Stem cells are unique in that they, like humans, possess the ability to choose. “To be, or not to be,” is appropriate, as stem cells must decide if they want to maintain themselves as a stem cell, or turn into another cell type. Just like us, many factors influence this decision, and one of the major ones is the protein fibroblast growth factor 2, also known as FGF2. FGF2 eliminates this decision for stem cells, by forcing them to maintain the stem cell state. In vivo, stem cells exist in a highly organized niche, where factors like FGF2 are maintained at constant levels to ensure stem cells are kept in the undifferentiated state.

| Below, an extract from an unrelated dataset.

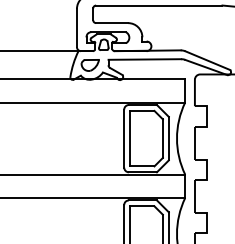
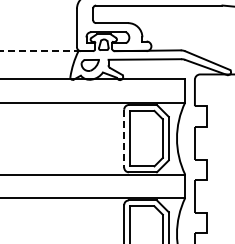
line at (40, 51): solid -> dashed
line at (124, 138): solid -> dashed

In stem cell culture, there is tremendous value for keeping stem cells in the undifferentiated state. The ability of stem cell to differentiate into multiple cell types is directly proportional to their level of “Stemness”. The more undifferentiated stem cells are, the more efficient they will be in generating progeny. In cell culture, scientists try to mimic the in vivo niche by adding soluble FGF2. When FGF2 is not present or withdrawn from cell culture strategies, stem cells now are able to “think” and start differentiating into other cell types. In some paradigms, researchers add fresh FGF2 every day, that means coming on Saturdays and Sundays to just maintain adequate FGF2 levels.

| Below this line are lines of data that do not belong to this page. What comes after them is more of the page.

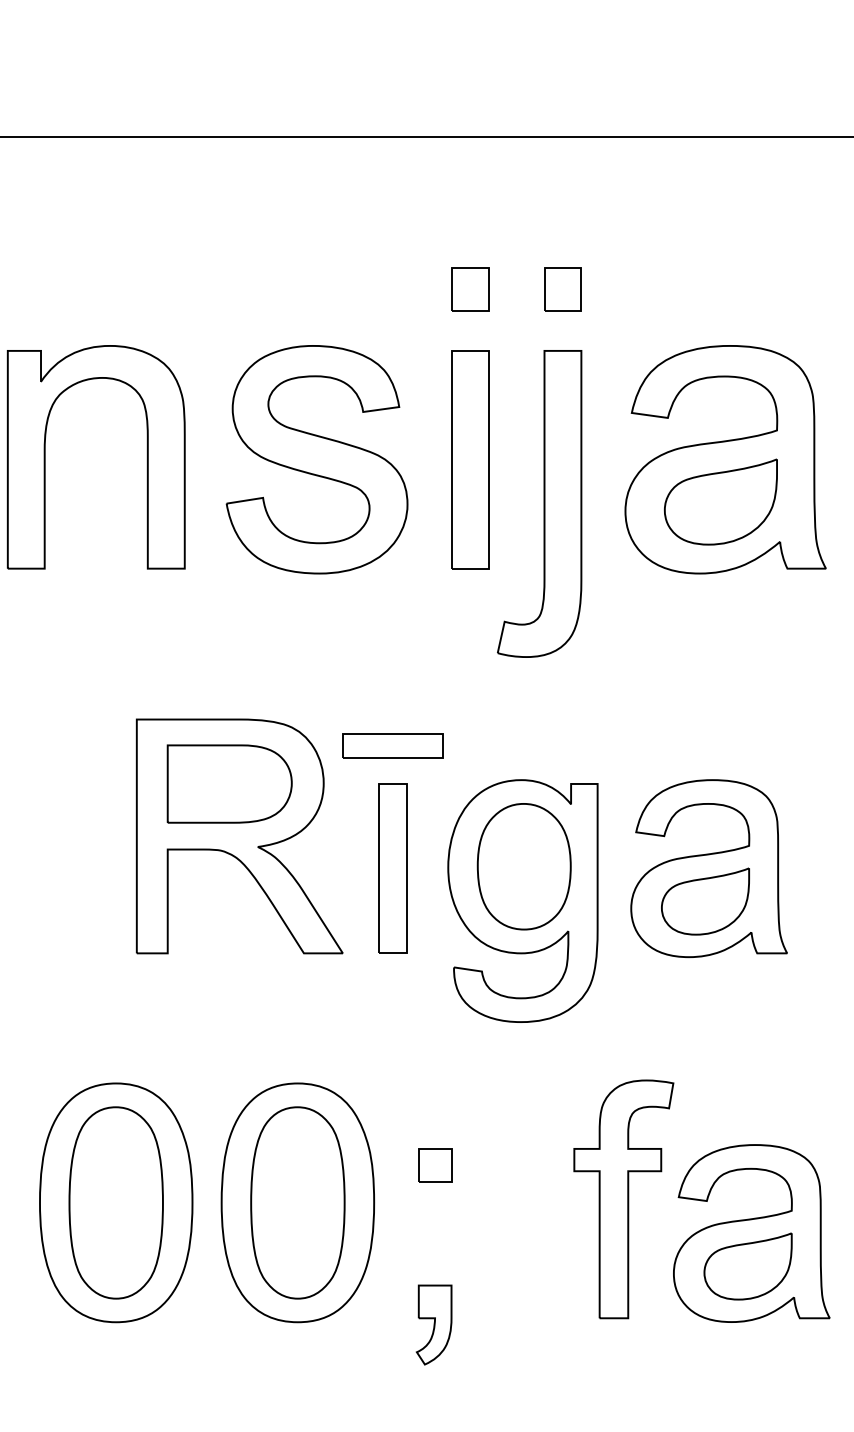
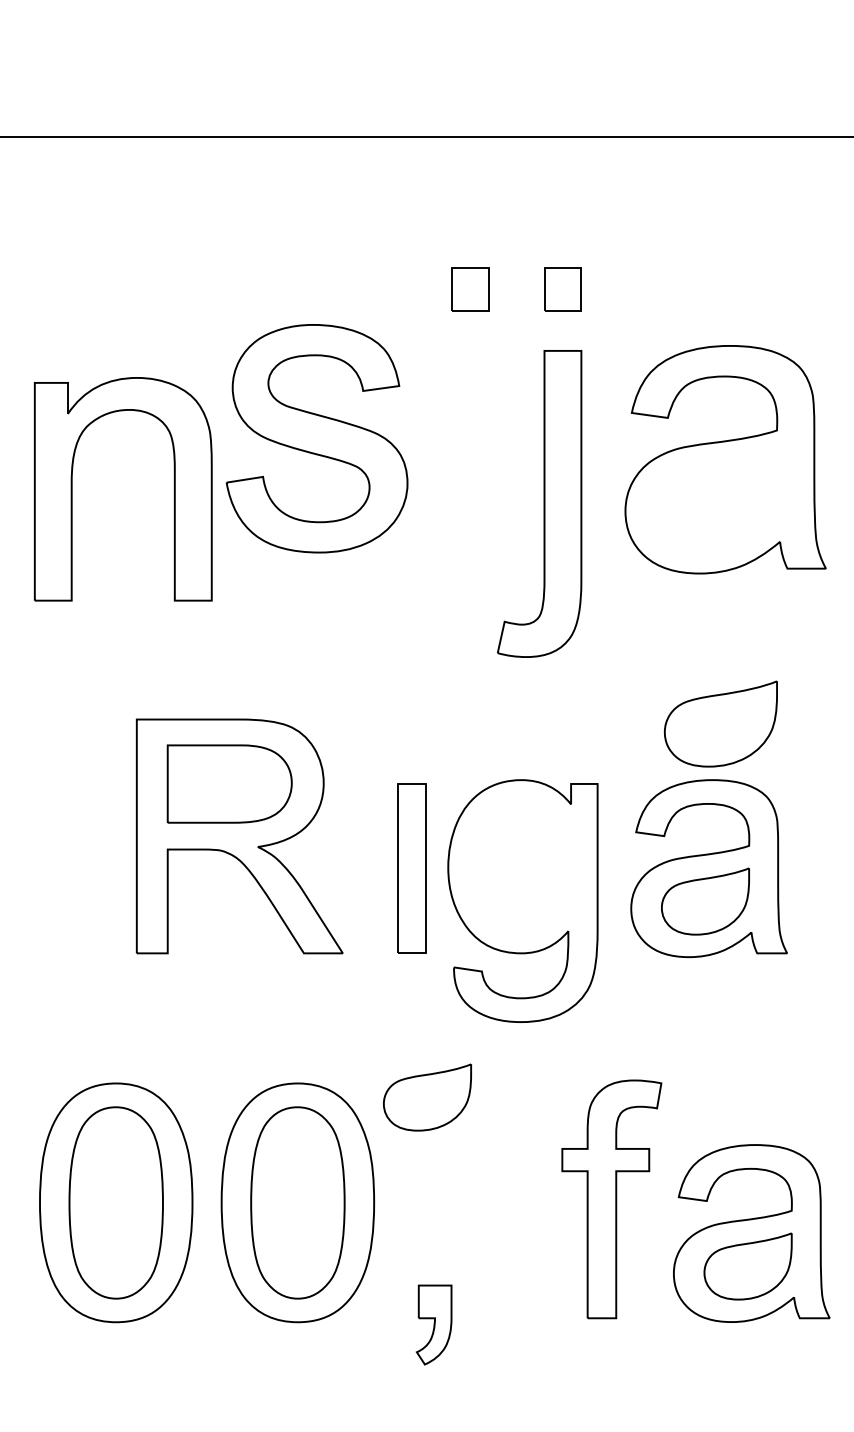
part at (45, 457) position: (45, 457) -> (72, 489)
part at (316, 459) position: (316, 459) -> (316, 438)
part at (470, 459): present -> none
part at (720, 501) position: (720, 501) -> (720, 723)
part at (392, 745): present -> none
part at (523, 866): present -> none
part at (392, 868) position: (392, 868) -> (411, 868)
part at (427, 1097): none -> present
part at (435, 1165): present -> none
part at (623, 1199) position: (623, 1199) -> (611, 1199)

Recently, data from our lab showed that adding FGF2 every day might not be enough. When we looked at FGF2 levels in stem cell culture, after 10 hours in culture, no more FGF2 was left. When we graphed this over the course of one week, FGF2 levels looked like a roller coaster ride, starting high, going low, then spiking back up, before rapidly decaying again. This result was extremely interesting, and very important because it proved that the current standard stem cell culture techniques using FGF2 were far from optimal. In any given 24-hour period, where stem cells are without FGF2 for greater than half that time, they start to drift away from the stem cell state and begin the differentiation process.
To address this problem, our group came up with a way to keep FGF2 levels stable for at least 3 days in culture. When we did this, we found that stem cells were maintained better in the stem cell state, and eliminated some of that “drift” and spontaneous differentiation. This new product, StemBeads FGF2 allows for a savings of time, money savings from the use of fewer media changes, and most importantly, facilitates the growth of better cells.
So, while a lot of us enjoy the ups and downs of a roller coaster ride to get our adrenaline pumping, ups and down of FGF2 levels in standard stem cell culture techniques are far from optimal, and a paradigm shift may be in order.